I was talking with a customer this week about an all-hands call they had for a performance issue within one of their applications. After working in corporate IT 20 years, I can easily say I don’t yearn to be on those calls, hastily looking for answers while an army of managers wait anxiously for anybody to speak-up with a possible resolution. Even worse was the helpless feeling of being part of the manager militia. Despite the indifference for the all-hands calls, I do miss the problem solving.
As I was talking about the issue, my mind started to recall all the ways I had seen performance issues solved. After I left the building and for the days to follow, my mind was still traveling through the issues I had experienced. The customer’s issue disappeared and wasn’t present the second day; however, experience has taught me that it will come back.
I’ve always been a fan of the top 10 system admin truths (https://iiseblogs.org/2014/10/22/top-10-system-administrator-truths-updated/) so I thought I would create my own performance troubleshooting truths. This list is part brain dumping ideas for that customer and part self-treatment to get them out of my head and onto paper.
This list is in no particular order:
- Monitoring tools can give teams a false sense of confidence- mainly, because their averaging/sampling nature hides issues.
- I learned this truth while helping to troubleshoot a user complaint of many slow applications at some of our remote sites. When we talked to the networking team responsible for these networks, they quickly showed us graphs and reports that displayed stellar utilization. After being dismissed by the team monitoring the links, we created a process to ping and record the latency to the default router IP. What we found was that were extremely high latency spikes in the morning ( > 400 ms). After the big spikes, the problem would go away.

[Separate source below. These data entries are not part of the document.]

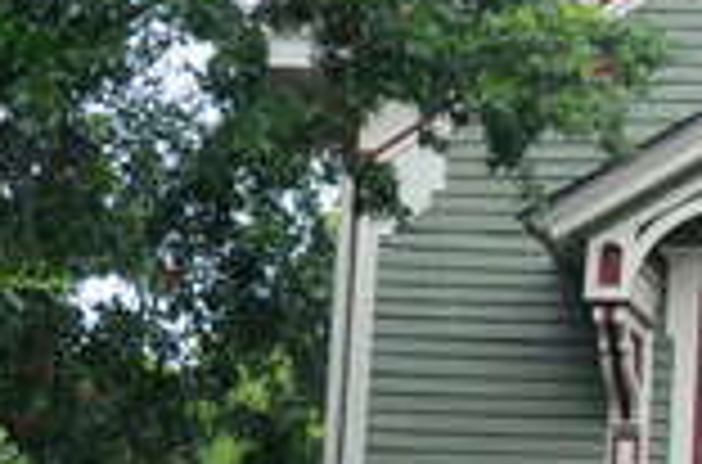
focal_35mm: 216
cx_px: 1494
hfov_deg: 8.9
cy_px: 658
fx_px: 4199
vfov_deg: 6.3
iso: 2000
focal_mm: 28
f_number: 5.6
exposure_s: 1/160
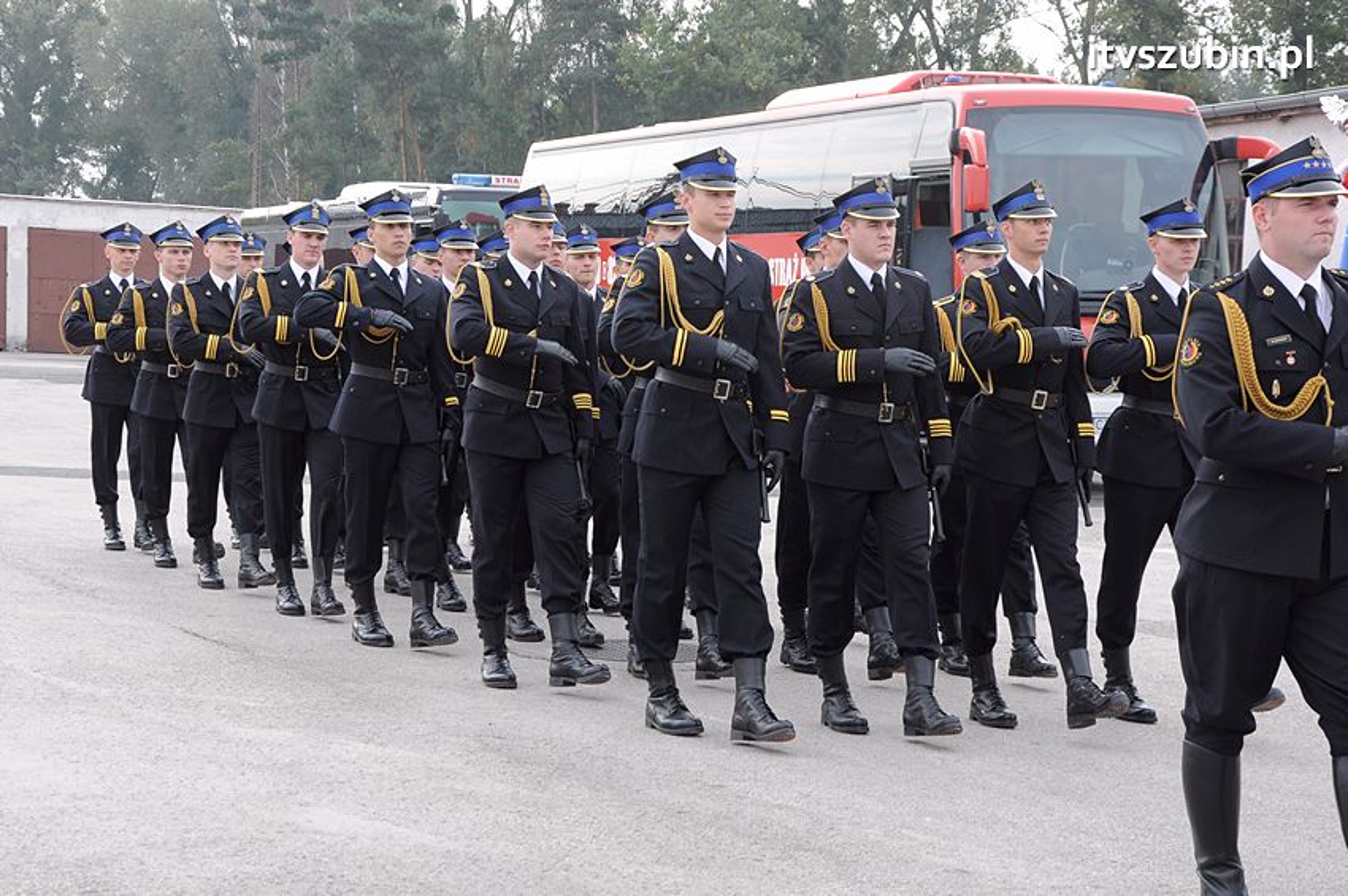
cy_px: 448
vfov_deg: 18.1
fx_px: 2806
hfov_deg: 27.0
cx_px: 674
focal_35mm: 75
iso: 500
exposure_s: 1/250
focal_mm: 50
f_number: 8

The issue was people turning on their computers and Outlook downloading all the messages all around the same time. We resolved the issue by adding some QOS policies for the Outlook traffic. In addition, the latency graphs we presented also helped to increase the budget for increasing the network bandwidth at the offices.
- Look for applications excessively making disk reads because reading from disk is slow.

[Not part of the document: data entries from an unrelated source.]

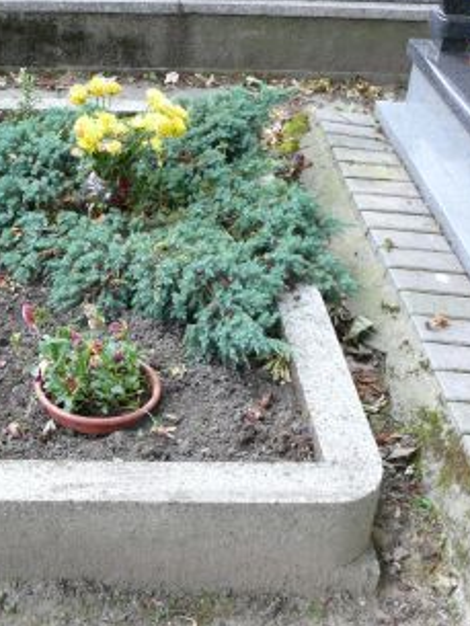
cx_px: 111
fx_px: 995
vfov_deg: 34.9
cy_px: 335
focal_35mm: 55
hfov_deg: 26.2
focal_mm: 7.4
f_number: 2.8
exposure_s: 1/100
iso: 100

- Due to recent improvements in disk technology, this truth is starting to become less true. Flash storage combined with technologies like NVMe continue to half the latency to data. However, it’s still not as fast as memory.
I’ve seen this truth manifest many times with DBAs fixing performance issues with indexes on commonly read columns. I’ve also seen this with web servers. We had been receiving complaints from customers about our primary web application being slow. Every time someone would go to check the site, it loaded just fine. Since the complaints persisted, we created synthetic transactions that would login, edit some fields, and logoff. What we found was that after more than 30 minutes of inactivity, the next transaction would be slow.
We discovered the issue was that the site wasn’t heavily used, and Microsoft’s IIS would unload files from memory based on default settings for inactivity and size of files. This was causing IIS to pull the files from disk, which created the slow application access.
Our resolution was to change the file size registry keys, edit the inactivity timers, and keep the site warm with the synthetic transactions.
- Watch recent database queries during a performance issue.
- I say during the issue because logging all the queries can be excessive.
For application architectures that use a DBMS, I’ve seen many performance issues found by looking at the recent queries. Most of the time, DBAs can fix the issue by masking inefficient queries with indexes, but I have seen business intelligence teams running queries on production tables not realizing their queries are creating blocks.
- Ping is your friend.
- In addition to the example in the first truth, I have two more examples of where ping helped us find an issue that our other tools did not.
The first one was an application slowness issue where we were seeing slow responses coming from the database. The DBAs were involved early and weren’t finding blocking or indexing opportunities. Performance counters showed around 25% processor utilization and bandwidth lower than 20 Mbps on 1 Gbps interfaces. We mainly used these to see if we had erratic connectivity (see system admin truths – switches die one port at a time) we started continuous pings and were seeing latency so high some responses timed-out.
This issue was that the older server did not have any type of multi-pathing features and one processor was taking the network I/O load. It was a 4-processor server and the 25% was one processor over-loaded. The resolution was we created an 802.3 LACP trunk across four NICs and balanced the network load across the processors.
Most recently, I had a customer talk to me about multiple Outlook hangs. We discussed the usual culprits; He implemented some best practices, but the hangs persisted. I asked him to run continuous pings to the Exchange server and record the latencies and what he found was lost packets. After showing his results to their network team, they were able to discover flapping on the port which provided connectivity outside of their site. The network team resolved the flapping and the hangs ceased.
- Queue performance counters point you in the right direction quickly.
- A quick example is as follows: Wwe had been receiving slowness complaints from users of an imaging application. After looking at many of the performance counters we noticed high CPU queue values but not high utilization. The applications architecture forced us into a single application server (we couldn’t scale-out). This issue was that there weren’t enough processors servicing requests. This one was an easy fix by adding vCPUs.